DATASET RECORDS.
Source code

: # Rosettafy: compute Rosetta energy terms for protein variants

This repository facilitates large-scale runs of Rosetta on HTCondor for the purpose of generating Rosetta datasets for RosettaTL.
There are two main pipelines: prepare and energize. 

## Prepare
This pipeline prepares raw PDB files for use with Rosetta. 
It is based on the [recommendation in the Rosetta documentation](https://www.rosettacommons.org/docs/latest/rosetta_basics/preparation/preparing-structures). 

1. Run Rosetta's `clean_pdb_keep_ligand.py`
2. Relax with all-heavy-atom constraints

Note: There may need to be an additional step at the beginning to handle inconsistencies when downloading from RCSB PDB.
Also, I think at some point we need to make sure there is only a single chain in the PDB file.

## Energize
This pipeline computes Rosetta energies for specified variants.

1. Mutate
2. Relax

WORK TASK.
Restate all of the entries above precisely.

COMPLETED TASK.
Source code

: # Rosettafy: compute Rosetta energy terms for protein variants

This repository facilitates large-scale runs of Rosetta on HTCondor for the purpose of generating Rosetta datasets for RosettaTL.
There are two main pipelines: prepare and energize. 

## Prepare
This pipeline prepares raw PDB files for use with Rosetta. 
It is based on the [recommendation in the Rosetta documentation](https://www.rosettacommons.org/docs/latest/rosetta_basics/preparation/preparing-structures). 

1. Run Rosetta's `clean_pdb_keep_ligand.py`
2. Relax with all-heavy-atom constraints

Note: There may need to be an additional step at the beginning to handle inconsistencies when downloading from RCSB PDB.
Also, I think at some point we need to make sure there is only a single chain in the PDB file.

## Energize
This pipeline computes Rosetta energies for specified variants.

1. Mutate
2. Relax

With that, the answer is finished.